At the other end of the letter, the fifteenth chapter sets out Paul’s most detailed exposition of the resurrection. Apart from readings on Easter Day (and at funerals), it also provides the epistle for the 5th – 7th Sundays of Ordinary Time (the Sundays before Lent when there are more than two in the Anglican Calendar) in Year C. Paul sets out an understanding of the resurrection which embraces a transformation of the physical: the bodies we have now are constituted of flesh and blood; the bodies we will have will be constituted of spirit.

He rules out any understanding of resurrection that looks like resuscitation of a corpse. He equally rules out any understanding which reduces resurrection to nothing but present day spiritual experience. In part, he is trying to find a language to talk about something which cannot be fully put into words.5

Where we tend to use language of “the soul” to mean our continuing identity, Paul uses the language of “soul” to mean the life-force, or breath – as in the saying “while I have breath in my body”. Our present bodies are given life by “soul”, our future bodies will be given life by the Spirit. Our present bodies are made of the stuff of this creation, mortal flesh and blood. Our future bodies will be made of some other appropriate stuff, whatever the equivalent of flesh and blood is in a renewed creation.

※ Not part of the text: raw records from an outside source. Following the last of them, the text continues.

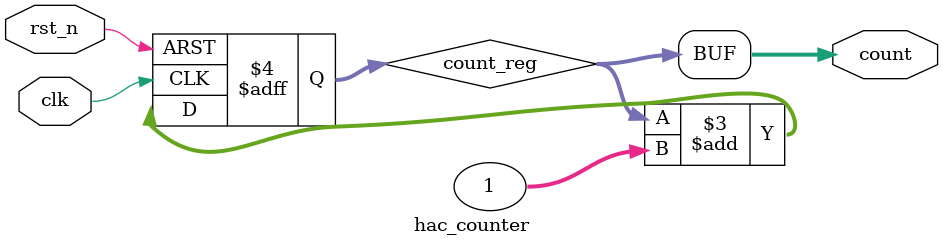
<source format=v>
`timescale 1ns / 1ps

//=============================================================================
// COMPLETE HAC Deskew Testbench v2 - Tests ALL 3 Phases
// Dual-Core Setup: Core0(Parent) <-> Core1(Child)
//=============================================================================
module hac_counter #(
    parameter WIDTH = 32,
    parameter INIT_VAL = 32'd1000
)(
    input  wire        clk,
    input  wire        rst_n,
    output wire [WIDTH-1:0] count
);
    reg [WIDTH-1:0] count_reg;
    always @(posedge clk or negedge rst_n) begin
        if (!rst_n) count_reg <= INIT_VAL;
        else count_reg <= count_reg + 1;
    end
    assign count = count_reg;
endmodule
</source>
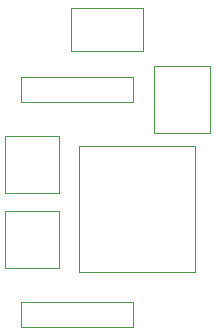
<source format=gbr>
%TF.GenerationSoftware,KiCad,Pcbnew,(5.1.9)-1*%
%TF.CreationDate,2021-03-23T22:36:06-04:00*%
%TF.ProjectId,Automated lighting,4175746f-6d61-4746-9564-206c69676874,rev?*%
%TF.SameCoordinates,Original*%
%TF.FileFunction,Other,User*%
%FSLAX46Y46*%
G04 Gerber Fmt 4.6, Leading zero omitted, Abs format (unit mm)*
G04 Created by KiCad (PCBNEW (5.1.9)-1) date 2021-03-23 22:36:06*
%MOMM*%
%LPD*%
G01*
G04 APERTURE LIST*
%ADD10C,0.050000*%
G04 APERTURE END LIST*
D10*
%TO.C,U1*%
X129350000Y-68300000D02*
X119550000Y-68300000D01*
X129350000Y-79000000D02*
X129350000Y-68300000D01*
X119550000Y-79000000D02*
X129350000Y-79000000D01*
X119550000Y-68300000D02*
X119550000Y-79000000D01*
%TO.C,R3*%
X114620000Y-83600000D02*
X124140000Y-83600000D01*
X114620000Y-81500000D02*
X114620000Y-83600000D01*
X124140000Y-81500000D02*
X114620000Y-81500000D01*
X124140000Y-83600000D02*
X124140000Y-81500000D01*
%TO.C,R2*%
X114620000Y-64550000D02*
X124140000Y-64550000D01*
X114620000Y-62450000D02*
X114620000Y-64550000D01*
X124140000Y-62450000D02*
X114620000Y-62450000D01*
X124140000Y-64550000D02*
X124140000Y-62450000D01*
%TO.C,R1*%
X130620000Y-61510000D02*
X130620000Y-67170000D01*
X130620000Y-61510000D02*
X125920000Y-61510000D01*
X125920000Y-67170000D02*
X130620000Y-67170000D01*
X125920000Y-67170000D02*
X125920000Y-61510000D01*
%TO.C,D2*%
X117820000Y-72280000D02*
X117820000Y-67430000D01*
X113320000Y-72280000D02*
X117820000Y-72280000D01*
X113320000Y-67430000D02*
X113320000Y-72280000D01*
X117820000Y-67430000D02*
X113320000Y-67430000D01*
%TO.C,D1*%
X117820000Y-78630000D02*
X117820000Y-73780000D01*
X113320000Y-78630000D02*
X117820000Y-78630000D01*
X113320000Y-73780000D02*
X113320000Y-78630000D01*
X117820000Y-73780000D02*
X113320000Y-73780000D01*
%TO.C,BT1*%
X124990000Y-60220000D02*
X124990000Y-56620000D01*
X118840000Y-60220000D02*
X124990000Y-60220000D01*
X118840000Y-56620000D02*
X118840000Y-60220000D01*
X124990000Y-56620000D02*
X118840000Y-56620000D01*
%TD*%
M02*

</source>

It is all rather confusing in the detail, but clear in the overall conviction. Christ has defeated death, and will complete his victory when the creation, and our bodies, are alike transformed into something new: something that belongs to the immortal and eternal realm of God’s future, and able fully to experience God’s presence. What matters most is that we live out our existence in the here and now, knowing that this is how the human story will end, in ways that direct our lives towards that ending, and in faithfulness to the one who has “revealed the resurrection by rising to new life.”6

Notes

  1. Both Peter and Cephas are names based respectively on the Greek (petra) and Aramaic (kepha) words for rock.

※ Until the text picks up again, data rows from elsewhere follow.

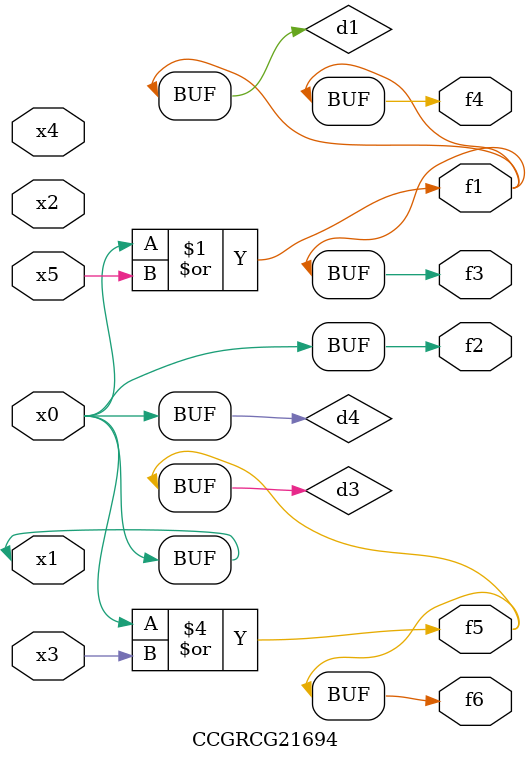
<source format=v>
module CCGRCG21694(
	input x0, x1, x2, x3, x4, x5,
	output f1, f2, f3, f4, f5, f6
);

	wire d1, d2, d3, d4;

	or (d1, x0, x5);
	xnor (d2, x1, x4);
	or (d3, x0, x3);
	buf (d4, x0, x1);
	assign f1 = d1;
	assign f2 = d4;
	assign f3 = d1;
	assign f4 = d1;
	assign f5 = d3;
	assign f6 = d3;
endmodule

</source>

  2. This last reading is of course set for Maundy Thursday and Corpus Christi.

  3. See the introduction to Paul in this post.

  4. This argument climaxes in chapter 4, which provides readings for the feasts of SS Matthias and Bartholomew.

  5. Paul seems to be almost re-inventing language here, perhaps to counteract the language the Corinthians are using. For him, soul, psyche, is the opposite of spirit, pneuma. He also uses the adjectives from both of these words: “soulish” (psychikos) and spiritual (pneumatikos). Translators have always struggled with psychikos – usually going for some variant of “physical” or “natural”. It means the opposite of whatever “spiritual” means.

    “Spiritual” here, I think, means something like, “belonging to the age in which the Spirit lives fully in all creation”, so its opposite, “physical” or “natural” means the world in which the eternal Spirit is a stranger, and life is transient, destined for death. In both worlds, for Paul, living beings have bodies, so he can talk of a “physical” or “natural” body in this world, and a “spiritual” body in the next. This strange use of Paul’s language is one reason why language of a “physical” resurrection rather than a “bodily” resurrection creates problems in contemporary discussions.

  6. Anglican Eucharistic Prayer B. The equivalent in the preface to the new Roman Eucharistic Prayer 2 is “to break the bonds of death and manifest the resurrection.”